A stark social mobility postcode lottery exists in Britain today, where the chances of someone from a disadvantaged background succeeding in life are bound to where they live, the Social Mobility Commission’s State of the Nation report finds today.
The report uncovers a striking geographical divide with London and its surrounding areas pulling away from the rest of the country, while many other parts of the country are being left behind economically and hollowed out socially.
It warns that the UK is in the grip of a self-reinforcing spiral of ever growing division and calls on government to increase its proportion of spending on those parts of the country that most need it. Estimates suggest that the North is £6 billion a year underfunded compared to London.
At the heart of the report is the Social Mobility Index, which ranks all 324 local authorities in England in terms of their social mobility prospects for someone from a disadvantaged background. It uses a range of 16 indicators for every major life stage, from early years through to working lives, to map the nation’s social mobility hotspots and coldspots. A similar, but not comparable, approach is taken for Scotland and Wales.
The report debunks the assumption that a simple north/south divide exists. Instead, it suggests there is a postcode lottery with hotspots and coldspots found in almost every part of the country. London dominates the hotspots, while the East and West Midlands are the worst performing regions. The best-performing local authority area is Westminster and the worst-performing area is West Somerset.
The index finds that the worst-performing areas for social mobility are no longer inner city areas. But remote rural or coastal areas and former industrial areas, especially in the Midlands. Youngsters from disadvantaged backgrounds who live there face far higher barriers than those who grow up in cities and their surrounding areas – and in our working lives people face lower rates of pay, fewer top jobs and travel-to-work times nearly four times those of urban residents.
There is also no direct correlation between the affluence of an area and its ability to sustain high levels of social mobility. While richer areas tend to outperform deprived areas in the Index, a number of places buck the trend. Some of the most deprived areas in England are hotspots, including most London boroughs – such as Tower Hamlets, Hackney and Newham. Conversely, some affluent areas – such as West Berkshire, Cotswold and Crawley – are amongst the worst for offering good education, employment opportunities and affordable housing to their most disadvantaged residents.
The report highlights that local policies adopted by local authorities and employers can influence outcomes for disadvantaged residents. But it warns that there is a mindblowing inconsistency of practice in how to improve social mobility outcomes with little pooling of experience or evidence-based strategies.
The Rt Hon Alan Milburn, chair of the Social Mobility Commission, said: “The country seems to be in the grip of a self-reinforcing spiral of ever-growing division. That takes a spatial form, not just a social one. There is a stark social mobility lottery in Britain today.

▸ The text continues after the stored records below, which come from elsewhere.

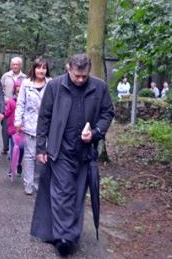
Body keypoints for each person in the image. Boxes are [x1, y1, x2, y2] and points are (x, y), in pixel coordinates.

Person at [31, 54, 114, 256]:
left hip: (85, 152)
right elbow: (44, 117)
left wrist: (95, 133)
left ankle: (70, 234)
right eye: (76, 75)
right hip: (60, 150)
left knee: (77, 194)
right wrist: (41, 147)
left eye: (84, 76)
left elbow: (107, 113)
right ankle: (64, 238)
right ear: (68, 68)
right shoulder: (55, 86)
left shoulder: (99, 87)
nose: (80, 80)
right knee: (62, 192)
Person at [14, 57, 51, 195]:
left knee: (41, 156)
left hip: (46, 126)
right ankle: (28, 183)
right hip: (29, 124)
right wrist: (18, 121)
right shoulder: (26, 83)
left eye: (44, 68)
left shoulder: (51, 84)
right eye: (38, 67)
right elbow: (20, 103)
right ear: (34, 69)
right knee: (29, 156)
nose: (41, 70)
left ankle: (37, 182)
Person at [0, 57, 26, 155]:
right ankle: (5, 146)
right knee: (5, 127)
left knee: (16, 128)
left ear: (20, 65)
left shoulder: (25, 78)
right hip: (7, 105)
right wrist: (5, 99)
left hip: (19, 107)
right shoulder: (5, 76)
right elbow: (0, 90)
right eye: (13, 64)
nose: (15, 66)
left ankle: (14, 149)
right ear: (11, 65)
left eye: (17, 64)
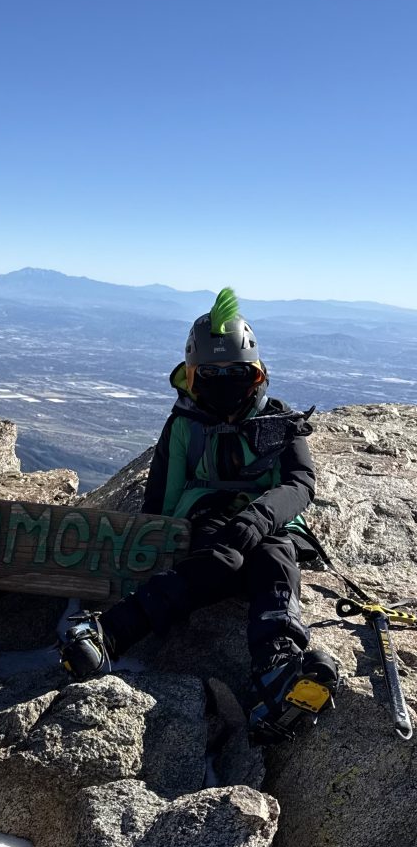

“London and its hinterland are increasingly looking like a different country from the rest of Britain. It is moving ahead, as are many of our country’s great cities. But too many rural and coastal areas and the towns of Britain’s old industrial heartlands are being left behind economically and hollowed out socially.
“Tinkering around the edges will not do the trick. The analysis in this report substantiates the sense of political alienation and social resentment that so many parts of Britain feel. A new level of effort is needed to tackle the phenomenon of left-behind Britain. Overcoming the divisions that exist in Britain requires far more ambition and far bigger scale. A less divided Britain will require a more redistributive approach to spreading education, employment and housing prospects across our country.”